Open-source Android, rapid OS development, and carrier lock-in have led to fragmentation in Android's mobile market. With iOS 6, Apple is beginning to experience some of the same.
Fragmentation is not good for OS makers, users of mobile devices, or developers. It starts with developers: if they are not able to test on all or most of the devices and models in the hands of the potential customer base, their software may exhibit problems that won't show up until after wide release, causing untold aggravation and expense. And if operating system versions in that customer base are also fragmented, developers may need to forego certain advanced features that they would otherwise have liked to exploit.

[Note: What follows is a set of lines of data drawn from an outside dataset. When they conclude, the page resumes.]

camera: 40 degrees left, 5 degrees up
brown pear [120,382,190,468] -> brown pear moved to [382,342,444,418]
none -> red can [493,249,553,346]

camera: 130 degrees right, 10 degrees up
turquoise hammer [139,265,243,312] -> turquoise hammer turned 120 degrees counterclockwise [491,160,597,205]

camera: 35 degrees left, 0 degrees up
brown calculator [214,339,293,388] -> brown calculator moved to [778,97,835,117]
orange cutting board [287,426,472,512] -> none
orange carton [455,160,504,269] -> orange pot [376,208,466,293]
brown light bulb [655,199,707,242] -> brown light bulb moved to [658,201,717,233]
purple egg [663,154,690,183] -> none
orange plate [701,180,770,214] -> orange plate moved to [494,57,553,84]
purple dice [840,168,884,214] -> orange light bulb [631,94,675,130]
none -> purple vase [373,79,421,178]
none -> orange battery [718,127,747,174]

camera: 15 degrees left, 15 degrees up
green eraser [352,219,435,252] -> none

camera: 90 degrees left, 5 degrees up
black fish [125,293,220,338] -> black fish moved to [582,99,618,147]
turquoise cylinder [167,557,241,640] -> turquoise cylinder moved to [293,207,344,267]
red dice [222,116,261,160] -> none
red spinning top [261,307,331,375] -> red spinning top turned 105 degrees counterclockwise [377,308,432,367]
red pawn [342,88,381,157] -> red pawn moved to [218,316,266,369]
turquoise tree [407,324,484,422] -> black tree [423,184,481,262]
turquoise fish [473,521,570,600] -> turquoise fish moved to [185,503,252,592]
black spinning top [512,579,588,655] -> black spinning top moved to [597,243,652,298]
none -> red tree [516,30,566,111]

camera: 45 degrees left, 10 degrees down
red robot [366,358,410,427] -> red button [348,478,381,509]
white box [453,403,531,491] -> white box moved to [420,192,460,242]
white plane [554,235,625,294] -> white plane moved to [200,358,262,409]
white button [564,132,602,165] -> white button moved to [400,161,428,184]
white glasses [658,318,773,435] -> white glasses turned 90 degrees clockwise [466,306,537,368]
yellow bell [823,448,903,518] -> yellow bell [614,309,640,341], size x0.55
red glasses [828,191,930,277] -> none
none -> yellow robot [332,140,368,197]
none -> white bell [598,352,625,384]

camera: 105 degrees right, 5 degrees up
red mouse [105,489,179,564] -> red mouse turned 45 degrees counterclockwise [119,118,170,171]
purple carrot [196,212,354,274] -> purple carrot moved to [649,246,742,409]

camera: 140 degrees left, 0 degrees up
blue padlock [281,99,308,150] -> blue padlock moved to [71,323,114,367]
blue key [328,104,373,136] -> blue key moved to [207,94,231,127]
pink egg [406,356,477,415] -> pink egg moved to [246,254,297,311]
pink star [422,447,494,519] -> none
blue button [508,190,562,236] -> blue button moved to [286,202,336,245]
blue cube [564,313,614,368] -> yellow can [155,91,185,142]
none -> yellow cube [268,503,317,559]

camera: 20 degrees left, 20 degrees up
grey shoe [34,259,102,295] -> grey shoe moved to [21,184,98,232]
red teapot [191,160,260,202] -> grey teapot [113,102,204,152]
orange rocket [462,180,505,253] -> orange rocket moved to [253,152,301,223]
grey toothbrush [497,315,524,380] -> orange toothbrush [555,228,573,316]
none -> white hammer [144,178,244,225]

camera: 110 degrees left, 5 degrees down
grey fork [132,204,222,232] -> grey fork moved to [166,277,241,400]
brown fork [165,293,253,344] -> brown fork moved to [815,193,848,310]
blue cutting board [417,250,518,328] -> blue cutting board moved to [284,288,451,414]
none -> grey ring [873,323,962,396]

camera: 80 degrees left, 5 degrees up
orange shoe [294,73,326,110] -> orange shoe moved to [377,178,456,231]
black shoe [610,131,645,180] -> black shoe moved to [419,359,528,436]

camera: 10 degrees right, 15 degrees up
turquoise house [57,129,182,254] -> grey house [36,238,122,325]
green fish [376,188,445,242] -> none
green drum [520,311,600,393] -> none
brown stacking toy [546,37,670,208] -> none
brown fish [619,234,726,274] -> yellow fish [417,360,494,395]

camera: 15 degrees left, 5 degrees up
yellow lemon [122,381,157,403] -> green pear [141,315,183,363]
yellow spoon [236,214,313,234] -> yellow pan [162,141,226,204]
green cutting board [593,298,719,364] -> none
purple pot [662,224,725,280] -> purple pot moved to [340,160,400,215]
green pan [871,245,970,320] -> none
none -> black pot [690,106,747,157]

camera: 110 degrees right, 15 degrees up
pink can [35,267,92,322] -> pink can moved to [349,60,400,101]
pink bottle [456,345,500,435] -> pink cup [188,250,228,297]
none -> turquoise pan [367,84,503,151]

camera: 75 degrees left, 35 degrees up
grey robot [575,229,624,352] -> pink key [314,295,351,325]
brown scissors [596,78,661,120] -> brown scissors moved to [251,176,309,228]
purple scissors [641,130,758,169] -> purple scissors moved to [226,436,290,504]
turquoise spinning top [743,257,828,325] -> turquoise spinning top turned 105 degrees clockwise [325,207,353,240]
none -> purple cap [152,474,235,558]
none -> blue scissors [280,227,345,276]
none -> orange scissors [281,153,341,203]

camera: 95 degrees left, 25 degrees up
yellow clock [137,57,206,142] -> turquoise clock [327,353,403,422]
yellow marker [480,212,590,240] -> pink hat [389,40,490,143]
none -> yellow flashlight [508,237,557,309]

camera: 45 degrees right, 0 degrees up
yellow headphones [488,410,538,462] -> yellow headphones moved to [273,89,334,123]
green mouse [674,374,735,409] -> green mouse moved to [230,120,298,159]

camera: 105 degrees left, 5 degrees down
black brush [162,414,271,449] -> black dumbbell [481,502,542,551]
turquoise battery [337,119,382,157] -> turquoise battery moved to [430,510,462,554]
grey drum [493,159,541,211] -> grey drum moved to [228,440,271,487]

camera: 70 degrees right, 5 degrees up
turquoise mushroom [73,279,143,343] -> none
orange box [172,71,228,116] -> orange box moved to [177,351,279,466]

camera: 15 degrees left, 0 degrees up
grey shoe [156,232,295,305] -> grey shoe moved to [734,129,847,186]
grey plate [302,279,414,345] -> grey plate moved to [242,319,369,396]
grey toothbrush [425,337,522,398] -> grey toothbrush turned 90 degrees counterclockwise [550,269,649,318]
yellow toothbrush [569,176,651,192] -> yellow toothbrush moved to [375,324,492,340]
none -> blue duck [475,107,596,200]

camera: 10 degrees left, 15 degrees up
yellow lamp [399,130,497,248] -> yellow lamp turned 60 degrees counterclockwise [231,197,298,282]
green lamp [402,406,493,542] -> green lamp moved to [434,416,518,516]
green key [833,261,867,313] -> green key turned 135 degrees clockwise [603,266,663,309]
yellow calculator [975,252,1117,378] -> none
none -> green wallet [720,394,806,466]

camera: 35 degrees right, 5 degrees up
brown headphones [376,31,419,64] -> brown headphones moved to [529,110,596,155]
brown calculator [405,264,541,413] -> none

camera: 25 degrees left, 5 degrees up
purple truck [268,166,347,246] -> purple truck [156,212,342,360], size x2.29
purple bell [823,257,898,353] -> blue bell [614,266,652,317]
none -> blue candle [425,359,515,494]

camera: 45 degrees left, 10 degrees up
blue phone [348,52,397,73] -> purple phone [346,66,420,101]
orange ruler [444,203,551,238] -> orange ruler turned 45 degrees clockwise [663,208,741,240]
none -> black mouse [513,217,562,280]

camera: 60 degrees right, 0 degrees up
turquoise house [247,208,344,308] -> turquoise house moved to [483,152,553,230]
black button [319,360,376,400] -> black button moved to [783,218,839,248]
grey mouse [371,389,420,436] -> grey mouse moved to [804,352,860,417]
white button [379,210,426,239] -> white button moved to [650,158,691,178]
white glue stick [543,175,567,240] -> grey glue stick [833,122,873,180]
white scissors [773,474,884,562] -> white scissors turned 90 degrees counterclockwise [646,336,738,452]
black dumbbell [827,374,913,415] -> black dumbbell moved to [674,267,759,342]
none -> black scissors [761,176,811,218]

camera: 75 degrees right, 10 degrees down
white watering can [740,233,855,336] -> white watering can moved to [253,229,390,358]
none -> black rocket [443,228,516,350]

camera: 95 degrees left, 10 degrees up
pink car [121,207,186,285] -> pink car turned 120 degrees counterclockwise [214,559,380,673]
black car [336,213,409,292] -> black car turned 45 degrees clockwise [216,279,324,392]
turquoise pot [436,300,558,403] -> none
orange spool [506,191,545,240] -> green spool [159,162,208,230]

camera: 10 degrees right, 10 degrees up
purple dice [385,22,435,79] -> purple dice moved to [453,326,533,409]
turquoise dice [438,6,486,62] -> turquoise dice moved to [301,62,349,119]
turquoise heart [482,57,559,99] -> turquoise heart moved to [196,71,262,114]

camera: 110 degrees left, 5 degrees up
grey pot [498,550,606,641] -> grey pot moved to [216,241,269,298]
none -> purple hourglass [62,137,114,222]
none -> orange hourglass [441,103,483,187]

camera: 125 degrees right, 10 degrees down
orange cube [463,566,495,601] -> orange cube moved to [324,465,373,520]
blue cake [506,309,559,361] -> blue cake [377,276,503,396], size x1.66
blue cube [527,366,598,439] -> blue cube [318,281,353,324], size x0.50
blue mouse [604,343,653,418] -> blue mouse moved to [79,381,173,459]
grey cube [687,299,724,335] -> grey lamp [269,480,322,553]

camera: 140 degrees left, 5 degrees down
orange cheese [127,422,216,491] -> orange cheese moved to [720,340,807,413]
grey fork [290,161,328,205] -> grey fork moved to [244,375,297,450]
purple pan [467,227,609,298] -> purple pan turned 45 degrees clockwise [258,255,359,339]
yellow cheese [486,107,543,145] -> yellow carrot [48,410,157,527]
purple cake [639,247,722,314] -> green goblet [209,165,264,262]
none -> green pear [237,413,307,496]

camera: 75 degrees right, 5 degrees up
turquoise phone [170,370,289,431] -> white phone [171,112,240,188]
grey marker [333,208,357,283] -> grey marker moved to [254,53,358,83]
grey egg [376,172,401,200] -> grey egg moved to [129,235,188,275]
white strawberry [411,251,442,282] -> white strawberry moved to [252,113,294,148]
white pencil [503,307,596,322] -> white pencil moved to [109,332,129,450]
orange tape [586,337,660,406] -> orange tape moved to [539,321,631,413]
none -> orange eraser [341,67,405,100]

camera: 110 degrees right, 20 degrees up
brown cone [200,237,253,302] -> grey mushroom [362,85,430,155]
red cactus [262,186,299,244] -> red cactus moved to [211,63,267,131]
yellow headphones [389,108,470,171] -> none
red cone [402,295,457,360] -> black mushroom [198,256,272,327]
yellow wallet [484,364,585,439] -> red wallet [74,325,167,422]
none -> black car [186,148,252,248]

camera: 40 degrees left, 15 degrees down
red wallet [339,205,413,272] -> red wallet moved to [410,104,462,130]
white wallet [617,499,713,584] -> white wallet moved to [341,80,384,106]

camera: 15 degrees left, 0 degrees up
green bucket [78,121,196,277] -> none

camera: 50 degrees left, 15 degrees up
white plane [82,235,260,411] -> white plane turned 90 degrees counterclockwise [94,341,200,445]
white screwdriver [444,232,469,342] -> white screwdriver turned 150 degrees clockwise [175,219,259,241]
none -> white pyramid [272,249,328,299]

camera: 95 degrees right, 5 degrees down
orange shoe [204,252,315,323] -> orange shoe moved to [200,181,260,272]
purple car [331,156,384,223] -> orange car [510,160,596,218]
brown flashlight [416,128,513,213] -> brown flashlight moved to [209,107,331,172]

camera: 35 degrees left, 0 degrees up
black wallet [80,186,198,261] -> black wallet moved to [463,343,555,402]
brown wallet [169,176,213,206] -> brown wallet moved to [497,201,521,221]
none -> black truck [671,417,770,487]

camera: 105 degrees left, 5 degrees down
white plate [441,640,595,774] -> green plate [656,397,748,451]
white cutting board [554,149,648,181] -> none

Android suffers from a built-in tendency to fragment because (1) carriers, not Google, control the software on customers' phones and they have little or no incentive to upgrade; and (2) Google releases new versions of the open-source Android OS so rapidly.
Here is a quick look at fragmentation by brand (left) and device model (right) in the Android ecosystem, adapted from Mashable and current as of May.
Fragmentation of OS versions is potentially a more serious concern for developers, particularly when Google and/or Apple introduce advanced features in their latest version and developers have to wait for the user base to catch up before they can incorporate those advances into their apps.
Here is Apple's version of the comparative fragmentation of operating-system versions in Android vs. iOS, taken from Apple's Worldwide Developers Conference last June and published in Silicon Alley Insider:
As SAI noted, "Over 80 percent of Apple's users have the best possible OS Apple can make. Only 7 percent have the best possible OS Google can make." Since this chart was put together, the share of Android 4.0 Ice Cream Sandwich jumped to 16 percent -- largely on the strength of new phones like the Samsung Galaxy S III on which Ice Cream Sandwich is pre-installed -- but the point of the slide remains valid.
Ironically, the version of iOS that Apple was introducing at that WWDC, iOS 6, is going to trigger the first significant fragmentation in Apple's market. iOS 6 offers over 200 new features, according to Apple, and some of the most important ones will only be available when iOS 6 runs on newer hardware -- specifically, hardware with an A5 processor. As Boy Genius Report noted, "While the iPhone 3GS and iPhone 4 will be compatible with iOS 6, both devices will get a version of the software that forgoes key features" such as 3D flyover and voice navigation, both of which require an A5.
Mobile developers are going to have to begin worrying about some of the same fragmentation issues, at least on the OS level, on iOS that they have been dealing with on Android.